→ ABOUT THIS TASK: Copy the lines of the listing below word for word, starting at its first line and stopping after the line that contains "Sind Sie dabei", including that line.

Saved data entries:

----------------

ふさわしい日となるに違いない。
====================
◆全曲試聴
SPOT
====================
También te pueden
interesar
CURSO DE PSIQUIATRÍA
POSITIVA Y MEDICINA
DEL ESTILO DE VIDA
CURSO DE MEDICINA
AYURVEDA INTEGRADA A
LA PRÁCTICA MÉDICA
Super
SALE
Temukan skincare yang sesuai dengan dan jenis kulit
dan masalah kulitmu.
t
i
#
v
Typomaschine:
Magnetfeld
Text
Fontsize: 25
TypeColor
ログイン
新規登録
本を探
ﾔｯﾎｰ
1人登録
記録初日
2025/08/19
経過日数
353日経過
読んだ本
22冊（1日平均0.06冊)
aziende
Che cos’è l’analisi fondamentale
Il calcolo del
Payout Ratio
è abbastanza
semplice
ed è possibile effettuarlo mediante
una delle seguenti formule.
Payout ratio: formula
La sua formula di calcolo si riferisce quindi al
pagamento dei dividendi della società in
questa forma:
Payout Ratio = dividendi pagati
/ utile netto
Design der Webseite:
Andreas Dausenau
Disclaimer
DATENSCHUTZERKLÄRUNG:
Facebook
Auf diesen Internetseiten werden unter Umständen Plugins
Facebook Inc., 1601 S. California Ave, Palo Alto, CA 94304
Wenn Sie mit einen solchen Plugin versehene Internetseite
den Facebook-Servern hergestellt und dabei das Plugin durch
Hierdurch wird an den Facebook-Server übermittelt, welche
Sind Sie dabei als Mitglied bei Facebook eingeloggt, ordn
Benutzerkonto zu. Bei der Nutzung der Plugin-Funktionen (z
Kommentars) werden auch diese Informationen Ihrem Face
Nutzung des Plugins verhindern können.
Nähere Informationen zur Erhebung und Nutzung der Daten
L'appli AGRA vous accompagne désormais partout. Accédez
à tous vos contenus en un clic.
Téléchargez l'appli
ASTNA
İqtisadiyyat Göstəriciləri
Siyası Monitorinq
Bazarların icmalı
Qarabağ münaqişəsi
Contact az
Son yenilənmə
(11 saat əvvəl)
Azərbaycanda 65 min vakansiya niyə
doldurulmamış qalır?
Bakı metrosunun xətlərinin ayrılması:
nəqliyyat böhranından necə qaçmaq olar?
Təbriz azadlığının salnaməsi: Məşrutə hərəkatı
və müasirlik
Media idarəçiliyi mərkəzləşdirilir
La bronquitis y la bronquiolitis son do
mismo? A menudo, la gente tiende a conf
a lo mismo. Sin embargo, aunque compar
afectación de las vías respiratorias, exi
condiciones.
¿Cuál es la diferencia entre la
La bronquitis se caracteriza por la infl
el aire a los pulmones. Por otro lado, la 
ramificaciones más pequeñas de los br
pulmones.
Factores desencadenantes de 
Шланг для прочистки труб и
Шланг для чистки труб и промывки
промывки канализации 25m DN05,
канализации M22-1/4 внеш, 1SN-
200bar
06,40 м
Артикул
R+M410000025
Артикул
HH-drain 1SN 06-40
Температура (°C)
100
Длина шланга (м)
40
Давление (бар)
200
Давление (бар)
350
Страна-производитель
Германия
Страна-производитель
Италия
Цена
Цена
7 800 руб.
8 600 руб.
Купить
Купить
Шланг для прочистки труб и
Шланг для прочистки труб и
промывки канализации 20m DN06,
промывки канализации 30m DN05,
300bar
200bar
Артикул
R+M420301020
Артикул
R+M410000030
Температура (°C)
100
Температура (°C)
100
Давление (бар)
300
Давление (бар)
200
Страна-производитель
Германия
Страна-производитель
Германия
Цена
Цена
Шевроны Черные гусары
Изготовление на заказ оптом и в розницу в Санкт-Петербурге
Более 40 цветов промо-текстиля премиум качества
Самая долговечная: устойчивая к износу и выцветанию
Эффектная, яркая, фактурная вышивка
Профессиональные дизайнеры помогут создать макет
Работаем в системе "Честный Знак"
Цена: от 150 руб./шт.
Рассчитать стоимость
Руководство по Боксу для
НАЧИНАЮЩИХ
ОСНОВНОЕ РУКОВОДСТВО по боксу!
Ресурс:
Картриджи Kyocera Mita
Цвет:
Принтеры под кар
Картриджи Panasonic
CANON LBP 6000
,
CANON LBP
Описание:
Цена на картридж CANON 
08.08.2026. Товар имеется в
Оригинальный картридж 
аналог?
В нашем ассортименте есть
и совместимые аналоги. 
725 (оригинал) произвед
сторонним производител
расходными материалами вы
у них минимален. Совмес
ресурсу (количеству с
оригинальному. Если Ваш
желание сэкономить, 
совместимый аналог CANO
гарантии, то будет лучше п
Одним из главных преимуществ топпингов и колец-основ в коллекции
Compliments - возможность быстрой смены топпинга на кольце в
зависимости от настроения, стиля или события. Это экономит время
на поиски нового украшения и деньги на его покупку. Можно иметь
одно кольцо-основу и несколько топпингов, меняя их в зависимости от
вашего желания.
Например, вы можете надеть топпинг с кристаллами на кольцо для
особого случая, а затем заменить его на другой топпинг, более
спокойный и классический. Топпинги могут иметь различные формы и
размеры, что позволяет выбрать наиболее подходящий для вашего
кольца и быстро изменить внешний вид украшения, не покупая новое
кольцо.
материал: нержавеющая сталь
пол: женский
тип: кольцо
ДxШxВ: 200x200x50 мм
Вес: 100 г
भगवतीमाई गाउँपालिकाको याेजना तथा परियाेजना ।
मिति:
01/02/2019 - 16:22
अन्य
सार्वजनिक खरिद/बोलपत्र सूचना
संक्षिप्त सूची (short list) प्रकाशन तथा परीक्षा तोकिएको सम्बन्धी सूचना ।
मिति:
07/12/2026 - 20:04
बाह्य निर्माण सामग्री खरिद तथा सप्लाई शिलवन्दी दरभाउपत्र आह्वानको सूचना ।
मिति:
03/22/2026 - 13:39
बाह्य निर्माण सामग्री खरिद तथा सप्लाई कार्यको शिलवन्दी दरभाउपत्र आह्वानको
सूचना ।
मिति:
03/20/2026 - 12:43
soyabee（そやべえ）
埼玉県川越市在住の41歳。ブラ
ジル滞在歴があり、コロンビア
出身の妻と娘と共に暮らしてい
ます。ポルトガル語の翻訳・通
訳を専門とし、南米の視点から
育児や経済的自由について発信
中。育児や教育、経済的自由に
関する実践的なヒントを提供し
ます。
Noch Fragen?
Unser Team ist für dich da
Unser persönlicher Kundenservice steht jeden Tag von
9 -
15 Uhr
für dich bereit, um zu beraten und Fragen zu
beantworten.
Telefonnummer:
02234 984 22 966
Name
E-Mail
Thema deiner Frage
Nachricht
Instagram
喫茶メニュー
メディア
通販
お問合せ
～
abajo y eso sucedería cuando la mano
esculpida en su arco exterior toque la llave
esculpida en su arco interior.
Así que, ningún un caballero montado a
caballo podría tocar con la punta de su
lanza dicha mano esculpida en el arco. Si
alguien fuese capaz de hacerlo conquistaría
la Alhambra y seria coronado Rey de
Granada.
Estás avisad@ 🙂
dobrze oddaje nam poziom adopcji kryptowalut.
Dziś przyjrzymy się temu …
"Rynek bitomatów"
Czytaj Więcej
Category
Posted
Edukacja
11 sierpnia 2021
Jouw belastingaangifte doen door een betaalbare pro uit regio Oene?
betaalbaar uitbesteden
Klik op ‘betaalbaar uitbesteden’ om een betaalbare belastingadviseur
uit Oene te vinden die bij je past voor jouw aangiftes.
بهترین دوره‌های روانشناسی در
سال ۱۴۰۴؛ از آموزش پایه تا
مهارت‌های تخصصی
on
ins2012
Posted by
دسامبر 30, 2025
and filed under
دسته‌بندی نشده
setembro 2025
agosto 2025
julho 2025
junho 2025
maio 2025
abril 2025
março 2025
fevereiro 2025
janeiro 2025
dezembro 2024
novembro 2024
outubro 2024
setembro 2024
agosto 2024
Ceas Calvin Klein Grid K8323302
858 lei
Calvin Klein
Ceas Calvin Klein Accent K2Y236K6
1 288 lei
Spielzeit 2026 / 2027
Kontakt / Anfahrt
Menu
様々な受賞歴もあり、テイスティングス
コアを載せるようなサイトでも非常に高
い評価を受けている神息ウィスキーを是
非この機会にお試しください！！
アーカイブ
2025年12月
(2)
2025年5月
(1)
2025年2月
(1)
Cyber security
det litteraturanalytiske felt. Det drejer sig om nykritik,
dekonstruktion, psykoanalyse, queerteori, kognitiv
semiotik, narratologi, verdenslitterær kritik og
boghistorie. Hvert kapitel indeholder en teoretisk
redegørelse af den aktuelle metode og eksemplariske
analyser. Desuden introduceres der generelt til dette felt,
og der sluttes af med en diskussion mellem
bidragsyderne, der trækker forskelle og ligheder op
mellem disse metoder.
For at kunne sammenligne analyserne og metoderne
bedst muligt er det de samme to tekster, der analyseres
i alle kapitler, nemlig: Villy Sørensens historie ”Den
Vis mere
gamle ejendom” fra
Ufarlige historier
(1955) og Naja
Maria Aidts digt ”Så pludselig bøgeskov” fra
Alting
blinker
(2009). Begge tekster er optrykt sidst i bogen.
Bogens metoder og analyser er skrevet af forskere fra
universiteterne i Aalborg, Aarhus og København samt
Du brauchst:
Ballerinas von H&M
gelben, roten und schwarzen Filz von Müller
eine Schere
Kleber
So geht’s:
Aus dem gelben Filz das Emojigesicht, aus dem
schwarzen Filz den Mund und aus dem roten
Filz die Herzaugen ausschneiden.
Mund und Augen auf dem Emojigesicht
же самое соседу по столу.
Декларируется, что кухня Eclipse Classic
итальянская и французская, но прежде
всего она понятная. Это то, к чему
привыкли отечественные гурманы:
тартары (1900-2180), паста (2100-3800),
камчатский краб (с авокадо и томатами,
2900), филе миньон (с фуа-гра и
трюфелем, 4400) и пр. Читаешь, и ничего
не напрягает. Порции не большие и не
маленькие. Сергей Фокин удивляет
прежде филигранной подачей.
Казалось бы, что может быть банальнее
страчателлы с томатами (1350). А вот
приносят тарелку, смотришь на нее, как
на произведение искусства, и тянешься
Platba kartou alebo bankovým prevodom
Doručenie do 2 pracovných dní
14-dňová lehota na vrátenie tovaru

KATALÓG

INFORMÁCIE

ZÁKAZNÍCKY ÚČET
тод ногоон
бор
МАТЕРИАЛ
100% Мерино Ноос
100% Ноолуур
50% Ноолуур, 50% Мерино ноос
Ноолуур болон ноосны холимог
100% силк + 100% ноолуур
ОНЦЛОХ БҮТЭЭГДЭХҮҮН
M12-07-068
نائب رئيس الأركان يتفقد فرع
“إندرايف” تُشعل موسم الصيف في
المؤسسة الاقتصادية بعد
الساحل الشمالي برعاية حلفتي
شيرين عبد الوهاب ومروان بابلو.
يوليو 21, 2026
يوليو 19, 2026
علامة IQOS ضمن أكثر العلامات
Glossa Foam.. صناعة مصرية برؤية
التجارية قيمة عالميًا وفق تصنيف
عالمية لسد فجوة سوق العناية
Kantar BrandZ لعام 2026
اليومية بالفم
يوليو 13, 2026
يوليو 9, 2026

----------------

→ EXERCISE RESPONSE:
ふさわしい日となるに違いない。
====================
◆全曲試聴
SPOT
====================
También te pueden
interesar
CURSO DE PSIQUIATRÍA
POSITIVA Y MEDICINA
DEL ESTILO DE VIDA
CURSO DE MEDICINA
AYURVEDA INTEGRADA A
LA PRÁCTICA MÉDICA
Super
SALE
Temukan skincare yang sesuai dengan dan jenis kulit
dan masalah kulitmu.
t
i
#
v
Typomaschine:
Magnetfeld
Text
Fontsize: 25
TypeColor
ログイン
新規登録
本を探
ﾔｯﾎｰ
1人登録
記録初日
2025/08/19
経過日数
353日経過
読んだ本
22冊（1日平均0.06冊)
aziende
Che cos’è l’analisi fondamentale
Il calcolo del
Payout Ratio
è abbastanza
semplice
ed è possibile effettuarlo mediante
una delle seguenti formule.
Payout ratio: formula
La sua formula di calcolo si riferisce quindi al
pagamento dei dividendi della società in
questa forma:
Payout Ratio = dividendi pagati
/ utile netto
Design der Webseite:
Andreas Dausenau
Disclaimer
DATENSCHUTZERKLÄRUNG:
Facebook
Auf diesen Internetseiten werden unter Umständen Plugins
Facebook Inc., 1601 S. California Ave, Palo Alto, CA 94304
Wenn Sie mit einen solchen Plugin versehene Internetseite
den Facebook-Servern hergestellt und dabei das Plugin durch
Hierdurch wird an den Facebook-Server übermittelt, welche
Sind Sie dabei als Mitglied bei Facebook eingeloggt, ordn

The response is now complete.